Saturday 14 February 2015

Across the Dead Earth and Spectre: Operations goodies

In lieu of doing any actual work (although I have made progress on various painting queue malingerers) I bring you what is essentially a text version of those obnoxious YouTube unboxing videos. Mind you, everyone and their mums has done a goodies review for AtDE, I just didn't want to be left out.

The AtDE moulds are pretty good, zero flash, lines or irritatingly uneven bases. The sculpts are, overall, pretty good. The guns are pretty cartoony and there are some weird proportions, particularly with regards to the noodly arms of snipers.

And whatever SMG type thing the guy on the left is holding.
 The fellow below is the goofiest of the bunch.

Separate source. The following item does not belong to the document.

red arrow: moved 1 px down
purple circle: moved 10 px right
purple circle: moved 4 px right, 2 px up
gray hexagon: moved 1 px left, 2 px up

I don't know what that pose is, it looks like he's been startled by the photographer and is in the process of dropping his gun.

Either that or he likes the comforting knock of a gun barrel against his knees when he runs...
Despite the oddities, a pretty good haul, looking forward to whatever else they produce.

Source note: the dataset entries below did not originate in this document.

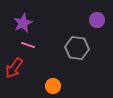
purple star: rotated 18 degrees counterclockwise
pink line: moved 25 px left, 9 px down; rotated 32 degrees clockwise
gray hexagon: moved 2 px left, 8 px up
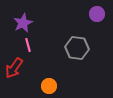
purple circle: moved 6 px up
pink line: rotated 56 degrees clockwise
orange circle: moved 4 px left
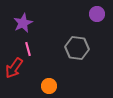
pink line: moved 4 px down
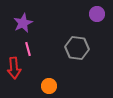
red arrow: rotated 40 degrees counterclockwise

I also finally received my Spectre: Operations miniatures. Admittedly the package was missing a few items and had a few that I didn't order, but the manufacturer's been having trouble, including with shipping and I'm expecting replacements soon.

In this case, it's all about the guns. It's clearly where the majority of their effort went. They're in scale, they're very detailed and they're all very, very bendy. I think the problem with realistically scaled firearms is that the barrels are incredibly weak. While none of them have broken, I had to bend literally all of them back into position. Even so, I've never seen sharper metal casts.

Oh, and they all come in these dinky little boxes. Note to manufacturers, dinky little boxes are awesome!


I don't always fire my weapon, but when I do I blindfire my weapon. Always.

 That's not to say they're perfect. It looks like the sculptor while excellent at weapons, is not to great a faces, which range from good to 'The Innsmouth Look.' I think the main problem is the ways he's sculpted eyes with pronounced eyelids of all things, which makes them look like they suffer from something nasty.

Case in point... The figure on the right. The figure on the left is actually pretty sweet!
The rules for both systems haven't evolved since I first reviewed them. Spectre: Operations is still poorly thought out but pretty and AtDE is still lacking editorial oversight, but fun.

While Spectre: Operations came as an incredibly printer unfriendly pdf, AtDE came, as promised, as a natty little rulebook. At first I was a little underwhelmed, as I compared it to the sumptuously produced full A4 Deep Wars rulebook (which I also got through a Kickstarter campaign) then I realised that AtDE is nowhere near as bloated and rules heavy as Deep Wars, and it would never be worthwhile to produce such a large book.

My AtDE haul has also yielded a rather nice resin post apocalyptic bar - which I haven't put together as I have a moratorium on making terrain, at least until I have my own place - and a pdf novella - which I haven't read as I've just started a part time MSc which is taking up rather a lot of my time.

Not so much time, I hope, that I won't be able to knock out at least one set of miniatures by the end of the weekend, however.